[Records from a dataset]

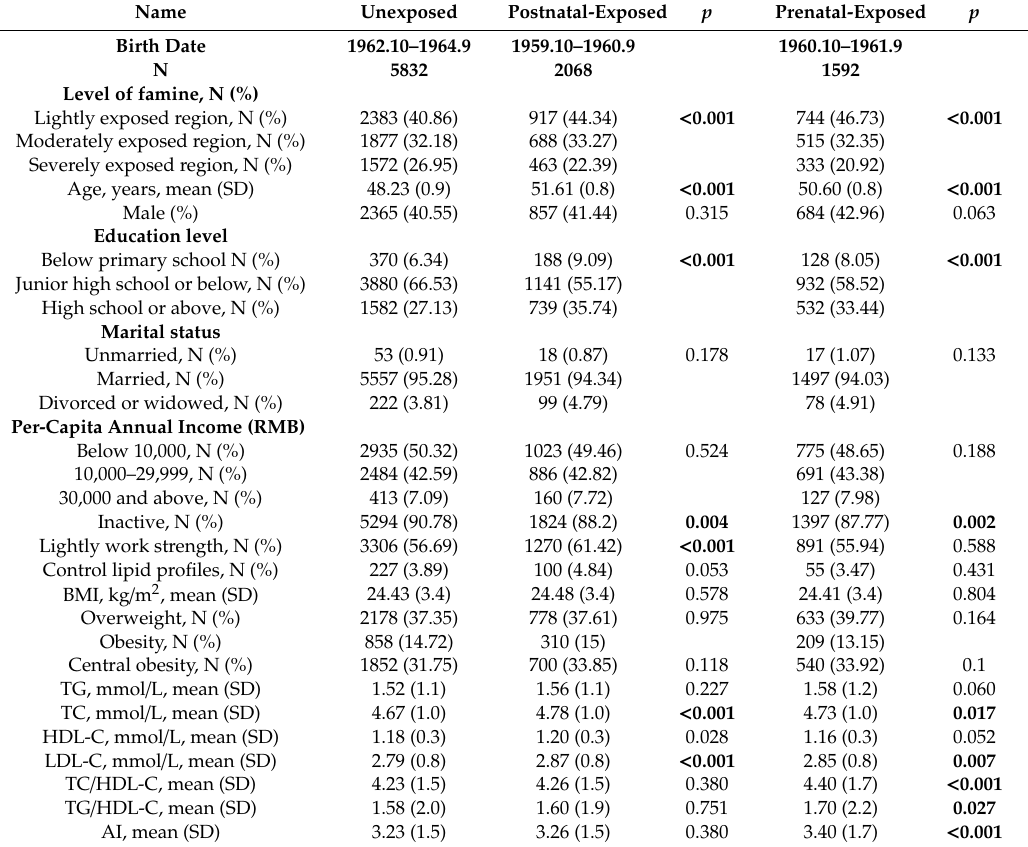
Table 3. Characteristics of study population according to Chinese famine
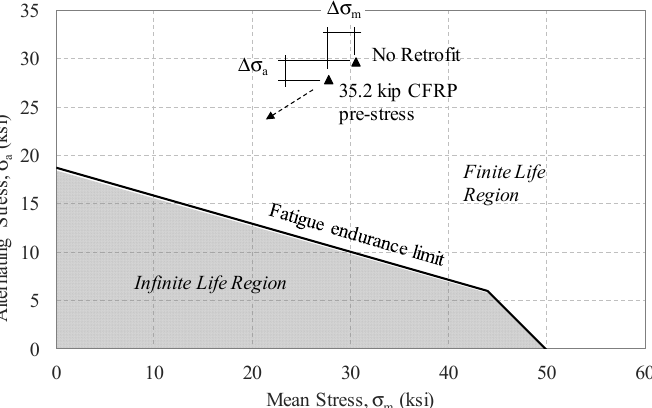
Figure 13. Goodman life diagram with the stress shift change of section F13 with the retrofit applying 35.2 kips of pre-stress force.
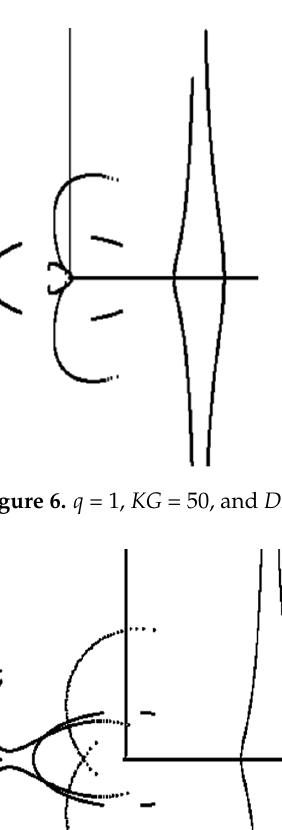
Figure 5. q = 1, KG = 100, and DK = 140.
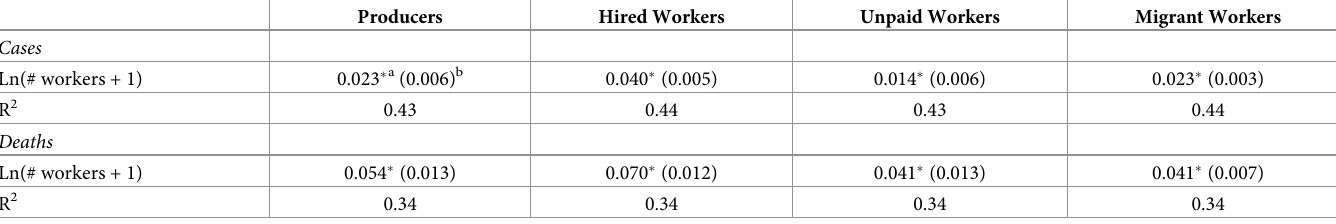
Table 2. Relationship between cumulative county COVID-19 incidence rate and number of agricultural workers. Producers Hired Workers Unpaid Workers Migrant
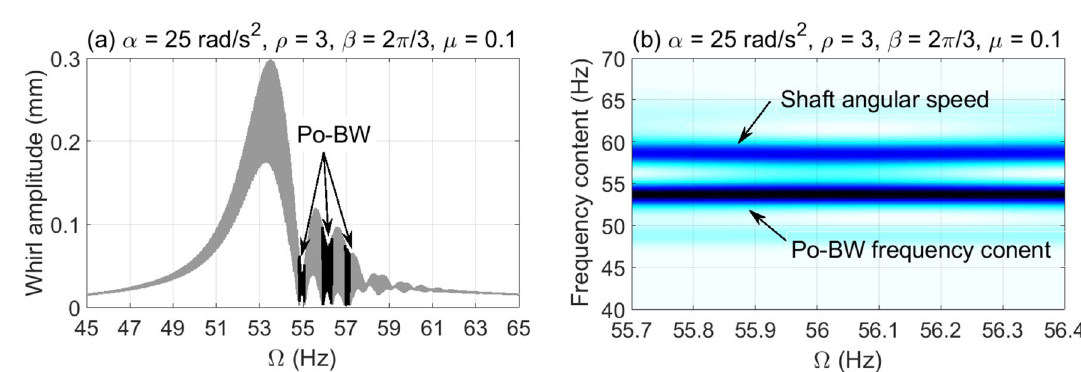
Figure 9. Po-BW zones of rotational speeds of an overhung cracked rotor system shown in the whirl amplitudes in ( a ), and the corresponding wavelet spectrum transform of the second Po-BW zone in ( b ) at 3 rad , and ρ = 3 . µ = 0.1 , α = 5 rad/s 2 , β = 2 π (cid:31)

▶ [Task item] Without the pictures, reproduce every line of the records above exactly.

▶ [Expected answer]
Table 3. Characteristics of study population according to Chinese famine
Figure 13. Goodman life diagram with the stress shift change of section F13 with the retrofit applying 35.2 kips of pre-stress force.
Figure 5. q = 1, KG = 100, and DK = 140.
Table 2. Relationship between cumulative county COVID-19 incidence rate and number of agricultural workers. Producers Hired Workers Unpaid Workers Migrant
Figure 9. Po-BW zones of rotational speeds of an overhung cracked rotor system shown in the whirl amplitudes in ( a ), and the corresponding wavelet spectrum transform of the second Po-BW zone in ( b ) at 3 rad , and ρ = 3 . µ = 0.1 , α = 5 rad/s 2 , β = 2 π (cid:31)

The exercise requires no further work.